Put simply, this series is just an excuse for me to look at cute animal tattoos all day, and then put them together with some facts pertaining to each animal – entertainment and education all in the one blog post.
The first animal up is the rabbit. Don’t be concerned, though – these rabbits won’t multiply, but your tattoo collection probably will.
Male, female, and baby rabbits are referred to as bucks, does, and kittens or kits respectively.
There are only two continents where the rabbit is not native: Antarctica and Australia.
Depending on their species and location, rabbits live in wetlands, forests, deserts, and the woods.
There are 48 unique breeds of rabbits recognised in the US, and 60 in Britain.

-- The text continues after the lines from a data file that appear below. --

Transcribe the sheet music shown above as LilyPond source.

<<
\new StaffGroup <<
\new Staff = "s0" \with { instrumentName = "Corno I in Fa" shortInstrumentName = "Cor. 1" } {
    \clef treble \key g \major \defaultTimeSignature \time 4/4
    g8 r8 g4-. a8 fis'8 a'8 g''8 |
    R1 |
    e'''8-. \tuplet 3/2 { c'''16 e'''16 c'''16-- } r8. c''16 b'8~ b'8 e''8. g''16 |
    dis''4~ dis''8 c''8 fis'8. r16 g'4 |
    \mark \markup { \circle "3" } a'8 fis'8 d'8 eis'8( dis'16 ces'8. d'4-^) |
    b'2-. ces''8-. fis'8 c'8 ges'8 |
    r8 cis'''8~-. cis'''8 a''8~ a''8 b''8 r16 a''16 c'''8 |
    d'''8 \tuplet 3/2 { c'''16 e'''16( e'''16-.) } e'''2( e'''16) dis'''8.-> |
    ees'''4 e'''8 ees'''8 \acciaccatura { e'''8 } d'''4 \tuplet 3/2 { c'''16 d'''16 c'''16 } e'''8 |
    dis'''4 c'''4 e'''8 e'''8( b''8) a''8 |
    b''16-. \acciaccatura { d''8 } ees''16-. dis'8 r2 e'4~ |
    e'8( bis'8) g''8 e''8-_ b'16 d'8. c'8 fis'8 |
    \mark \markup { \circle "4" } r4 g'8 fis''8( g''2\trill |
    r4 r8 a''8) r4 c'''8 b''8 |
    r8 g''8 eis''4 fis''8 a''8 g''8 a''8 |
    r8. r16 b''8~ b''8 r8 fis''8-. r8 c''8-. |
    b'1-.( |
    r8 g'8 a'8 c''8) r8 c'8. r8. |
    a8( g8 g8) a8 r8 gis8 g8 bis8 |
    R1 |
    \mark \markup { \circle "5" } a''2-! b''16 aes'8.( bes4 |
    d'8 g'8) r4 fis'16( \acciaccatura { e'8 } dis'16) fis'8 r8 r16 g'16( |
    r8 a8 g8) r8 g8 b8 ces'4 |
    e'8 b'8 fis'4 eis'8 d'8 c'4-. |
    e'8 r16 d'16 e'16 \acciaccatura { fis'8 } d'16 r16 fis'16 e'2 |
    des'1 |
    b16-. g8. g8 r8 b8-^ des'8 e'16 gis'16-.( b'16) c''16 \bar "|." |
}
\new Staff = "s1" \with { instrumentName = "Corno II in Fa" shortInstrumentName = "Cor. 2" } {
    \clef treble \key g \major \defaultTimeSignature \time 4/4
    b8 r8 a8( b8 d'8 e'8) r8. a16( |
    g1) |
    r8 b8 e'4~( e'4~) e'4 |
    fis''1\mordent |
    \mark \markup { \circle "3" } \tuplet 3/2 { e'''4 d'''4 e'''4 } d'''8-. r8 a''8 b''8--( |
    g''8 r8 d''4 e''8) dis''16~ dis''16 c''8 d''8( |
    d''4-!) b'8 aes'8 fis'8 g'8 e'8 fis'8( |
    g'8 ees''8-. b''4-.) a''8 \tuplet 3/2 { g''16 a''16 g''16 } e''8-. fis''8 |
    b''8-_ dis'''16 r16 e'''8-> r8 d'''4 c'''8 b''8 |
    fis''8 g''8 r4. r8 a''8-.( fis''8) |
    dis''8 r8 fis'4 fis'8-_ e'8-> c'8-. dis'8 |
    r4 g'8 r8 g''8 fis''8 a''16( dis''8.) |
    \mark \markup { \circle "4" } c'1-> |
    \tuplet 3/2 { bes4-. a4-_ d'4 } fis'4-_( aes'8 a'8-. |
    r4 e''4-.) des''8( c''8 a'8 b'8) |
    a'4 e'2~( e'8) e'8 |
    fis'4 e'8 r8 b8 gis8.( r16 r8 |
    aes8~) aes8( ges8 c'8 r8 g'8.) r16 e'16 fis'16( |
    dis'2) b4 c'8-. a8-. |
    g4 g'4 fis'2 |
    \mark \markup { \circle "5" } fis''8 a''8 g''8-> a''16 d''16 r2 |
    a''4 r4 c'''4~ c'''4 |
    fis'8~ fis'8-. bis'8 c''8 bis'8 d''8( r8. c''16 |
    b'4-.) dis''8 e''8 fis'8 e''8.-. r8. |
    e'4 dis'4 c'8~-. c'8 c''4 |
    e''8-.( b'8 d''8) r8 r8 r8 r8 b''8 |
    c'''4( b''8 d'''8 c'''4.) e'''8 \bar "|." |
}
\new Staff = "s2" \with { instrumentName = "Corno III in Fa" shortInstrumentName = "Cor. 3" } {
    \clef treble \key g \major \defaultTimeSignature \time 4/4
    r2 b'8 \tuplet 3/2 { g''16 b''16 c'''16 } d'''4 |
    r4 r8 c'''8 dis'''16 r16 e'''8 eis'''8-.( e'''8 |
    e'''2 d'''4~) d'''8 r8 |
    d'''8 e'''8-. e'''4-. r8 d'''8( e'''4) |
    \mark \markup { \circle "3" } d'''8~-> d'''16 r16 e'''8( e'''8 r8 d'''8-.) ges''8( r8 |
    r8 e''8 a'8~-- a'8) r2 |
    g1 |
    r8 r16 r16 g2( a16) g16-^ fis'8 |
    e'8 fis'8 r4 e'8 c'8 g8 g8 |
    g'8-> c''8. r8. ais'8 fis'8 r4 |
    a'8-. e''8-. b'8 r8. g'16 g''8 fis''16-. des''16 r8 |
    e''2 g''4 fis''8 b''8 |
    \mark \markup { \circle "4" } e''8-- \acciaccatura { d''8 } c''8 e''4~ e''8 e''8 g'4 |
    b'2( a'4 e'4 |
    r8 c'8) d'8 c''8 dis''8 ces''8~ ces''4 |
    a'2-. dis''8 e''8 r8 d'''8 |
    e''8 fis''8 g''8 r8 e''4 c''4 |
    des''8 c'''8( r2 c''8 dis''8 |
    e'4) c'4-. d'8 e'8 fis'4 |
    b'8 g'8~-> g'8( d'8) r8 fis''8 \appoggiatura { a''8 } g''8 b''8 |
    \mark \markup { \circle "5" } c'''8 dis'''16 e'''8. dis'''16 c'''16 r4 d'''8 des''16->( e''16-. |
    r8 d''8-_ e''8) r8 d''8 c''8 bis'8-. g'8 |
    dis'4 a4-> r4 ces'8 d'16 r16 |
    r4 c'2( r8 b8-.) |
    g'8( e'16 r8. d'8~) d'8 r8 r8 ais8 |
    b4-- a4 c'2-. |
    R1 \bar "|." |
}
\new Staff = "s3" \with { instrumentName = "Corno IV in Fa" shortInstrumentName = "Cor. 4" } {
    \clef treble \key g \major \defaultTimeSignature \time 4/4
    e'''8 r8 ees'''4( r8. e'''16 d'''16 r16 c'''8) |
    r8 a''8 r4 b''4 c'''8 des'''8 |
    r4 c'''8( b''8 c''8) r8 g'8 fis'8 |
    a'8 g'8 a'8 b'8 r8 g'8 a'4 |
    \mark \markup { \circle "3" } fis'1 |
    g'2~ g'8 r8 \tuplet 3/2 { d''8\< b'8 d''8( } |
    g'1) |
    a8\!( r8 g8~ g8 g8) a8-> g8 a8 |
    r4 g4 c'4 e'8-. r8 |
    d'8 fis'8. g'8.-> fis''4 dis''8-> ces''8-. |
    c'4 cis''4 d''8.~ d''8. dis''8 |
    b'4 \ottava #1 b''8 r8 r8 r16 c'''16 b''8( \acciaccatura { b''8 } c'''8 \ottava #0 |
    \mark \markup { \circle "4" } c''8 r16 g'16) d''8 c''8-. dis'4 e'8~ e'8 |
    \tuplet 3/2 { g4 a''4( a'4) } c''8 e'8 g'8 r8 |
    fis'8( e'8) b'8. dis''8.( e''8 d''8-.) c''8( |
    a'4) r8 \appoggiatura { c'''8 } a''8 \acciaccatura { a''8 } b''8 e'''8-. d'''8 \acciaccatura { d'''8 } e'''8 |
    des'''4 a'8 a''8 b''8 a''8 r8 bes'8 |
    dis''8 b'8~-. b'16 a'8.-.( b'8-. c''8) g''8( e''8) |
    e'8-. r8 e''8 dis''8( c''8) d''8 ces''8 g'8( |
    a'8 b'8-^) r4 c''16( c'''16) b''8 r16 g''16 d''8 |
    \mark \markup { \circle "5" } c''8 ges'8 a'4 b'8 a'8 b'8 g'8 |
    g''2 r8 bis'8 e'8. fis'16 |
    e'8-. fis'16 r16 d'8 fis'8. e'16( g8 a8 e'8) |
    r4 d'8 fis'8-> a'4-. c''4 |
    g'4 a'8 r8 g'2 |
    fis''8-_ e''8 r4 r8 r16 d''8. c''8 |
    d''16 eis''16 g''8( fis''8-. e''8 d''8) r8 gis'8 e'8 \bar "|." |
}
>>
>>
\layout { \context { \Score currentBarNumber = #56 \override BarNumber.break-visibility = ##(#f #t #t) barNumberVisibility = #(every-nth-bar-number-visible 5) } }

A group of rabbits is called a nest or colony.
A rabbit’s front paws have five toes, but their hind feet only have four.
Most four-legged animals have pads on their paws – rabbits are an exception.
Rabbits have excellent eye sight and almost 360 degree vision, with only a small blind spot on their bridge of their nose.
Eating a herbivourous diet, rabbits graze on grass, forbs, and leafy weeds.
Rabbit kits differ to newborn hares as they are born blind and hairless.
Rabbits were domesticated and kept as pets as far back as ancient Rome.
Each year approximately 200 million tonnes of rabbit meat is consumed in countries such as Malta, Italy, Cyprus and France.
The myxomatosis virus has been used since the 1950s in an effort to control the wild rabbit population in Australia, New Zealand, France and the UK.
Some rabbits have become genetical resistant to the virus, however it still kills 50% of those infected – some are even family pets.
Rabbits are seen as symbols of fertility or rebirth.
In mythology, rabbits are often portrayed as tricksters, outwitting enemies with their cunning.
A single rabbit foot is said to bring good luck, with people having carried them since 600 B.C. in Europe.
The rabbit is one of twelve animals represented in the Chinese Zodiac.
The next Year of the Rabbit will be in 2023.
Some of the most well known rabbits in film and literature include Bugs Bunny, the White Rabbit from Alice in Wonderland, and Beatrix Potter’s Peter Rabbit.